老板娘使劲往他身上挤了挤,轻笑道:“暖床法子这还要问么?我那死鬼三年前便抛下我走了,留下我一个孤苦无依之人。”
陈母元氏听闻连忙吩咐儿女不要再看那边,专心吃好饭。
灰袍文士笑道:“不用了,我练的是童子功,晚上不怕寒冷。”
老板娘听闻又是一笑,说道:“我还没见识过童子功呢,到底是怎么样子的,可否让我一见?”
灰袍文士道:“我晚上练功时,不喜欢别人在旁边的。”
那少妇听闻,顿时觉得无趣,愠怒拂袖而去。
不一会他们的食物也上桌来,灰袍文士没有动筷子,他的徒弟吃了黄牛肉,又试喝了黄酒后点点头。但吃到肉包子时,他掰开一个包子,却从里面拈出一根黑色细细卷卷的毛。
灰袍文士见到,便喊老板娘过来,他指着那根毛发问道:“你这是什么包子?”
老板娘笑道:“哎呦,客官你还怀疑我们卖人肉包子不成,这定是那厨房伙计的胸毛。实在不好意思,我这就去给你们换一盘过来吧。”
灰袍文士道:“不必了,你把这包子端走吧,再给我们换上一盘馒头。”老板娘只好应承下来,端着盘包子下去了。
不多时小二换上了一盘白馒头,他们才开始进食。
陈恒低声对二哥道:“我看这家店不干净,等下若是那两个人走了,我们便也跟走。若是他们住下来,我们便也住下来。”二哥听闻点头应下,陈恒又与旁边的母亲说了。
那二人吃完后,便找来老板娘开好房间,在这客栈住了下来。
陈恒便也赶紧去开了两间房,老板娘带着陈恒等人本想往后院西头走,陈恒看到有亮光的是东头,便道:“西边房间风大,我们要住东头。”他便径直走到刚才灰袍文士住下的房间位置傍边找了两个房间。

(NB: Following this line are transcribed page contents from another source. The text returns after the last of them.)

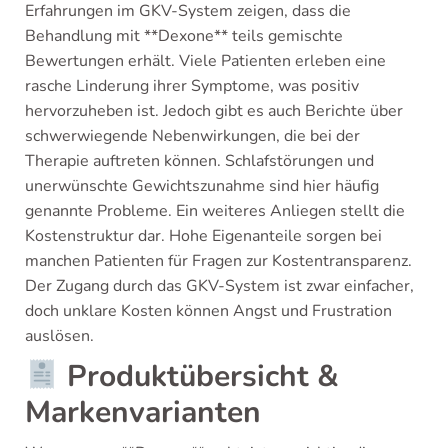
Erfahrungen im GKV-System zeigen, dass die
Behandlung mit **Dexone** teils gemischte
Bewertungen erhält. Viele Patienten erleben eine
rasche Linderung ihrer Symptome, was positiv
hervorzuheben ist. Jedoch gibt es auch Berichte über
schwerwiegende Nebenwirkungen, die bei der
Therapie auftreten können. Schlafstörungen und
unerwünschte Gewichtszunahme sind hier häufig
genannte Probleme. Ein weiteres Anliegen stellt die
Kostenstruktur dar. Hohe Eigenanteile sorgen bei
manchen Patienten für Fragen zur Kostentransparenz.
Der Zugang durch das GKV-System ist zwar einfacher,
doch unklare Kosten können Angst und Frustration
auslösen.
Produktübersicht &
Markenvarianten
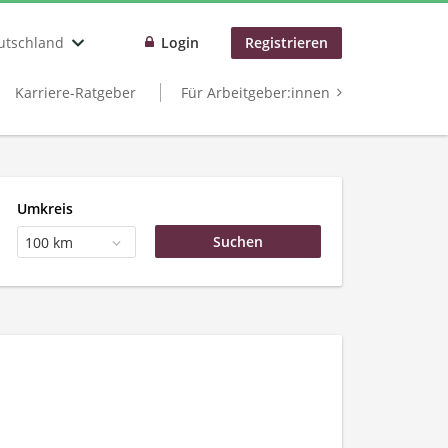
utschland
Login
Registrieren
Karriere-Ratgeber
Für Arbeitgeber:innen
Umkreis
100 km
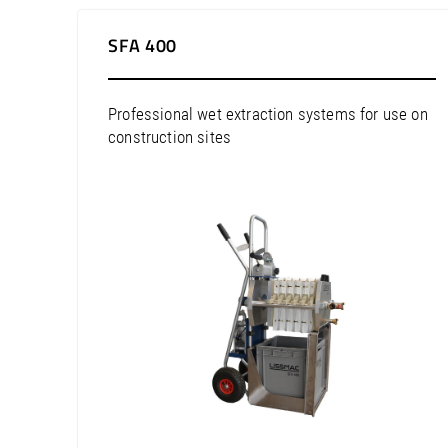
Norteamérica / Estados Unidos
Norteamérica / México
SFA 400
Norteamérica / Puerto Rico
Sudamérica / Argentina
Professional wet extraction systems for use on
Sudamérica / Bolivia
construction sites
Sudamérica / Brasil
Sudamérica / Chile
Sudamérica / Colombia
Sudamérica / Perú
Sudamérica / Uruguay
Europa / Alemania
Europa / Austria
Europa / Bélgica
Europa / Bielorrusia
Europa / Bosnia y Herzegovina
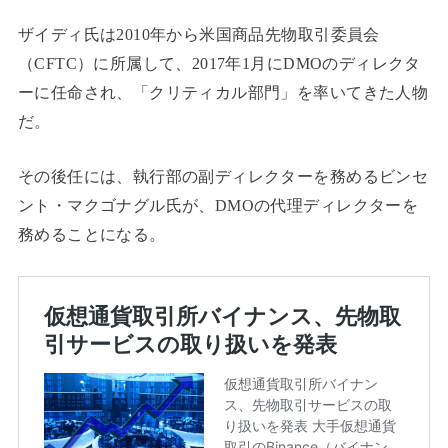
ザイディ氏は2010年から米国商品先物取引委員会
（CFTC）に所属して、2017年1月にDMOのディレクタ
ーに任命され、「クリティカル部門」を率いてきた人物
だ。
その後任には、執行部の副ディレクターを務めるビンセ
ント・マクゴナグル氏が、DMOの代理ディレクターを
務めることになる。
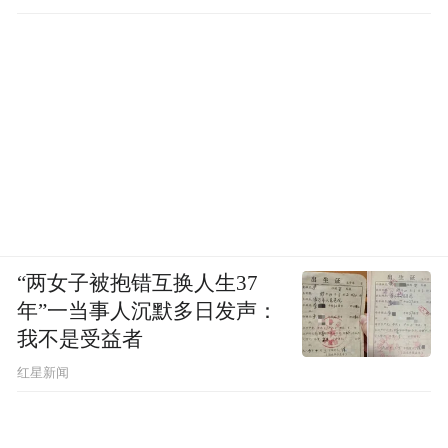
“两女子被抱错互换人生37
年”一当事人沉默多日发声：
我不是受益者
红星新闻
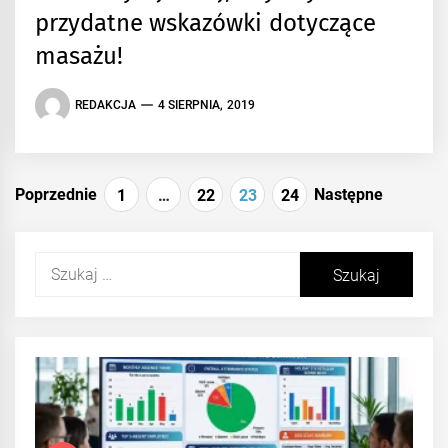
przydatne wskazówki dotyczące
masażu!
REDAKCJA
4 SIERPNIA, 2019
Stronicowanie
Poprzednie
Następne
1
…
22
23
24
wpisów
Szukaj:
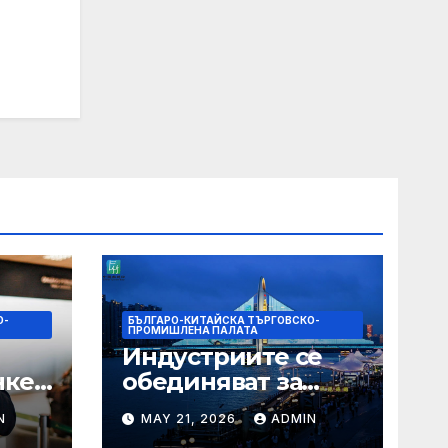
О-
БЪЛГАРО-КИТАЙСКА ТЪРГОВСКО-
ПРОМИШЛЕНА ПАЛАТА
Индустриите се
нкер
обединяват за
висококачествен
N
MAY 21, 2026
ADMIN
растеж на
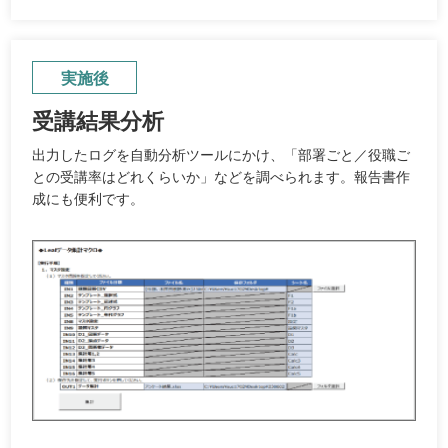
実施後
受講結果分析
出力したログを自動分析ツールにかけ、「部署ごと／役職ご
との受講率はどれくらいか」などを調べられます。報告書作
成にも便利です。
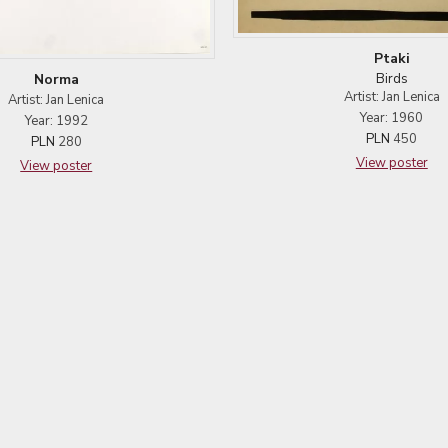
Ptaki
Norma
Birds
Artist: Jan Lenica
Artist: Jan Lenica
Year: 1960
Year: 1992
PLN
450
PLN
280
View poster
View poster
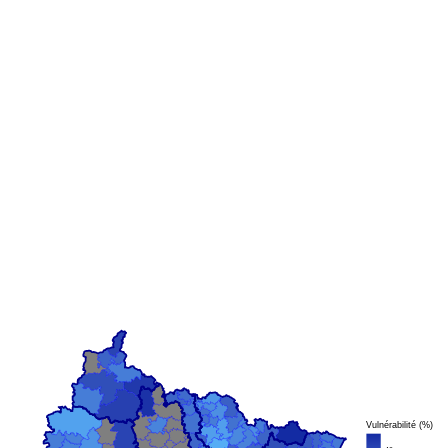
Vulnérabilité (%)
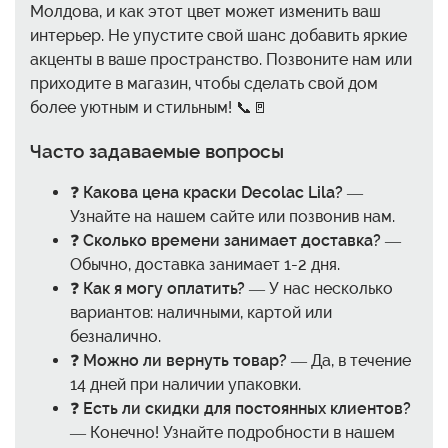
Молдова, и как этот цвет может изменить ваш
интерьер. Не упустите свой шанс добавить яркие
акценты в ваше пространство. Позвоните нам или
приходите в магазин, чтобы сделать свой дом
более уютным и стильным! 📞🚪
Часто задаваемые вопросы
❓
Какова цена краски Decolac Lila?
—
Узнайте на нашем сайте или позвонив нам.
❓
Сколько времени занимает доставка?
—
Обычно, доставка занимает 1-2 дня.
❓
Как я могу оплатить?
— У нас несколько
вариантов: наличными, картой или
безналично.
❓
Можно ли вернуть товар?
— Да, в течение
14 дней при наличии упаковки.
❓
Есть ли скидки для постоянных клиентов?
— Конечно! Узнайте подробности в нашем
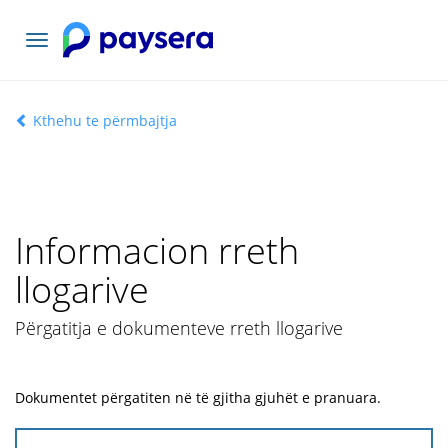
Lundrimi
toggle
Kthehu te përmbajtja
Informacion rreth
llogarive
Përgatitja e dokumenteve rreth llogarive
Dokumentet përgatiten në të gjitha gjuhët e pranuara.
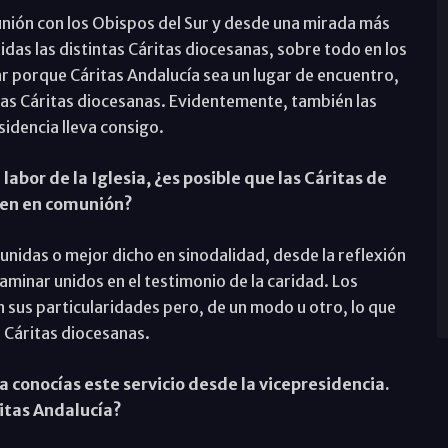
ón con los Obispos del Sur y desde una mirada más
idas las distintas Cáritas diocesanas, sobre todo en los
 porque Cáritas Andalucía sea un lugar de encuentro,
las Cáritas diocesanas. Evidentemente, también las
idencia lleva consigo.
labor de la Iglesia, ¿es posible que las Cáritas de
ajen en comunión?
 unidas o mejor dicho en sinodalidad, desde la reflexión
 caminar unidos en el testimonio de la caridad. Los
 sus particularidades pero, de un modo u otro, lo que
e Cáritas diocesanas.
 conocías este servicio desde la vicepresidencia.
ritas Andalucía?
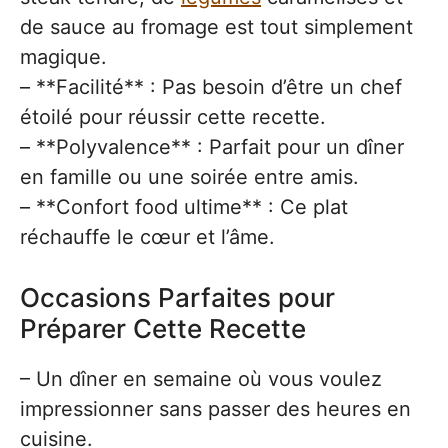
de sauce au fromage est tout simplement
magique.
– **Facilité** : Pas besoin d’être un chef
étoilé pour réussir cette recette.
– **Polyvalence** : Parfait pour un dîner
en famille ou une soirée entre amis.
– **Confort food ultime** : Ce plat
réchauffe le cœur et l’âme.
Occasions Parfaites pour
Préparer Cette Recette
– Un dîner en semaine où vous voulez
impressionner sans passer des heures en
cuisine.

陈恒等老板娘走后,过了两刻钟,假装都已经睡下,实际却是把一个房间被褥搬到另外一个房间的地上,而搬空的房间里却在门后挂上一根绳索,牵到这边房间,上面系了一个铃铛,四人便住在一个房间,陈恒和陈衢睡在地上。
陈恒和二哥商量,每人睡上两个时辰,先是陈恒休息,陈衢坐在门后放哨。陈恒很快沉沉睡去,他睡得迷糊正香,却被二哥推醒,陈恒听到了轻微的铃铛之声。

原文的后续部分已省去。